▶ [Stated task] Copy word for word the stretch of rows from the start through the line containing "name author: Lam.", with both ends included.

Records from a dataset

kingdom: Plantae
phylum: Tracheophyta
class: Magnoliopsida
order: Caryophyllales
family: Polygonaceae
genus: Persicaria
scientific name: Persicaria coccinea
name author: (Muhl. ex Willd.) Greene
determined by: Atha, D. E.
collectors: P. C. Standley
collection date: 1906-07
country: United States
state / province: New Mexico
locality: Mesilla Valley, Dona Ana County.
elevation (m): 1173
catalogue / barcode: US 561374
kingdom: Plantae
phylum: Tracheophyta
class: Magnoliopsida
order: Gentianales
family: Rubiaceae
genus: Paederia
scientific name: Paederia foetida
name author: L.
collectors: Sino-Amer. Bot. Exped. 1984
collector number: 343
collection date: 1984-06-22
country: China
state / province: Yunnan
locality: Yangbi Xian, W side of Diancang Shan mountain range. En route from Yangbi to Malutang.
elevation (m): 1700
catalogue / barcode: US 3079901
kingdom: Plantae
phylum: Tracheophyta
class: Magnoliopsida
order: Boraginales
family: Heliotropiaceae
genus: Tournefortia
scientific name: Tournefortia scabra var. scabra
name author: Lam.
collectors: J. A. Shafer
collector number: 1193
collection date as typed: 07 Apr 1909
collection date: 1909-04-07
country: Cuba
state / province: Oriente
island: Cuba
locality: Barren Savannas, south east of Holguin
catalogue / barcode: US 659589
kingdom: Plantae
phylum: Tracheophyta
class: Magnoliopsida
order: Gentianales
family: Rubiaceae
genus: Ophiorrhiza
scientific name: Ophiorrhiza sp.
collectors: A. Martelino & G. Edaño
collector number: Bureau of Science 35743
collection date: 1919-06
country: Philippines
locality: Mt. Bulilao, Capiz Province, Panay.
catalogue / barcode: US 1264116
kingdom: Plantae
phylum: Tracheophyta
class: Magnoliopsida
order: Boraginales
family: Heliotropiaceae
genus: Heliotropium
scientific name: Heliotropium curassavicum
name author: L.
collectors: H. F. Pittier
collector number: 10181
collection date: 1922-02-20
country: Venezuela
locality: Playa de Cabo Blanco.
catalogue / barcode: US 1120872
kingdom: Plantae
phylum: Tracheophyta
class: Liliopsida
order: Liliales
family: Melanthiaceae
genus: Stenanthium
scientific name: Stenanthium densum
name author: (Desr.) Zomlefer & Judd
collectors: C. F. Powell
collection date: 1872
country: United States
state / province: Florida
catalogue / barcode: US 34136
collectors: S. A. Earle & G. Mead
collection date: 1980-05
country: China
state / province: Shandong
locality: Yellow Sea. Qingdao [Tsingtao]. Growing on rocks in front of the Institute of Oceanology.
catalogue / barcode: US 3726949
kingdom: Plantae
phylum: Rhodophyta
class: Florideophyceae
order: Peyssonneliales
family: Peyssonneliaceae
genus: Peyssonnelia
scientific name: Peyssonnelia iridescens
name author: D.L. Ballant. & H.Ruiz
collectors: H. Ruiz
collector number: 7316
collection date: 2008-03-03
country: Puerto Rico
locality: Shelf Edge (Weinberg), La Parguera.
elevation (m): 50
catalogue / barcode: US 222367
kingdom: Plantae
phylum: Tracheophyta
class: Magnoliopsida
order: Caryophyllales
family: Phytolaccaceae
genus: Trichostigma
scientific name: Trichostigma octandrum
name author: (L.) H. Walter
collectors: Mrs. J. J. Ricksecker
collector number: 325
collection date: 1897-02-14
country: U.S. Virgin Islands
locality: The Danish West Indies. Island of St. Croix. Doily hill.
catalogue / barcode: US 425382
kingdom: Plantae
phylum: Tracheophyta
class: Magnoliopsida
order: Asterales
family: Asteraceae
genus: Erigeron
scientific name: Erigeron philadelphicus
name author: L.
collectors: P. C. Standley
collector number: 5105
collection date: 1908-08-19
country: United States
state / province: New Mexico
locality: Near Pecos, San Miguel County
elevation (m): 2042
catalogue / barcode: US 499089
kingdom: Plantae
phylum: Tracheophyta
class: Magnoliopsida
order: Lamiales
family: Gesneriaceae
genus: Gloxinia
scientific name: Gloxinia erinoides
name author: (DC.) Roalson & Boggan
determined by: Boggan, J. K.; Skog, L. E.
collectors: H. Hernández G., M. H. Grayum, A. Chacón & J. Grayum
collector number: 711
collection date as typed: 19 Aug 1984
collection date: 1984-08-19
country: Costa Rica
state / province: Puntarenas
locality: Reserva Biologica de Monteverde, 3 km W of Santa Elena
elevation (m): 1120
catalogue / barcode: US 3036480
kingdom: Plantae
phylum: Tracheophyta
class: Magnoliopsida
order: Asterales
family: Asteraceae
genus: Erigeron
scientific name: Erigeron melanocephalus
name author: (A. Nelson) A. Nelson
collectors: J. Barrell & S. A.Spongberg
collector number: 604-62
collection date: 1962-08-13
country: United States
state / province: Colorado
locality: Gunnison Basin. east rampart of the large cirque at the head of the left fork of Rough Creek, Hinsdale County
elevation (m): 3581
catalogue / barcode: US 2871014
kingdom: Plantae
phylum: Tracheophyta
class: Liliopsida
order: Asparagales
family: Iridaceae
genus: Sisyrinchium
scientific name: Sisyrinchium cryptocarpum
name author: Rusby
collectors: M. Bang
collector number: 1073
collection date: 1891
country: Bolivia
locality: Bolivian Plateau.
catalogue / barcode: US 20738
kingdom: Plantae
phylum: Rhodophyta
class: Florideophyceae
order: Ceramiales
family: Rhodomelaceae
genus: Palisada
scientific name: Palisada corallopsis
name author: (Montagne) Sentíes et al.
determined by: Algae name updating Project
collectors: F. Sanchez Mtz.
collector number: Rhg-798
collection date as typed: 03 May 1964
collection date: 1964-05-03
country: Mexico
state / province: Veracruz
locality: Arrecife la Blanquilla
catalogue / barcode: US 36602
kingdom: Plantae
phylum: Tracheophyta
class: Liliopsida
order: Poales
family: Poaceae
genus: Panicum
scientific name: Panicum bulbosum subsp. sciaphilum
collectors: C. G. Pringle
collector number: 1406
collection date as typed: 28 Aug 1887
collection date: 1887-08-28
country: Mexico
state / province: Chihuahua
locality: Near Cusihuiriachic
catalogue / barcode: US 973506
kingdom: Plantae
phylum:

▶ [Result for this task]
kingdom: Plantae
phylum: Tracheophyta
class: Magnoliopsida
order: Caryophyllales
family: Polygonaceae
genus: Persicaria
scientific name: Persicaria coccinea
name author: (Muhl. ex Willd.) Greene
determined by: Atha, D. E.
collectors: P. C. Standley
collection date: 1906-07
country: United States
state / province: New Mexico
locality: Mesilla Valley, Dona Ana County.
elevation (m): 1173
catalogue / barcode: US 561374
kingdom: Plantae
phylum: Tracheophyta
class: Magnoliopsida
order: Gentianales
family: Rubiaceae
genus: Paederia
scientific name: Paederia foetida
name author: L.
collectors: Sino-Amer. Bot. Exped. 1984
collector number: 343
collection date: 1984-06-22
country: China
state / province: Yunnan
locality: Yangbi Xian, W side of Diancang Shan mountain range. En route from Yangbi to Malutang.
elevation (m): 1700
catalogue / barcode: US 3079901
kingdom: Plantae
phylum: Tracheophyta
class: Magnoliopsida
order: Boraginales
family: Heliotropiaceae
genus: Tournefortia
scientific name: Tournefortia scabra var. scabra
name author: Lam.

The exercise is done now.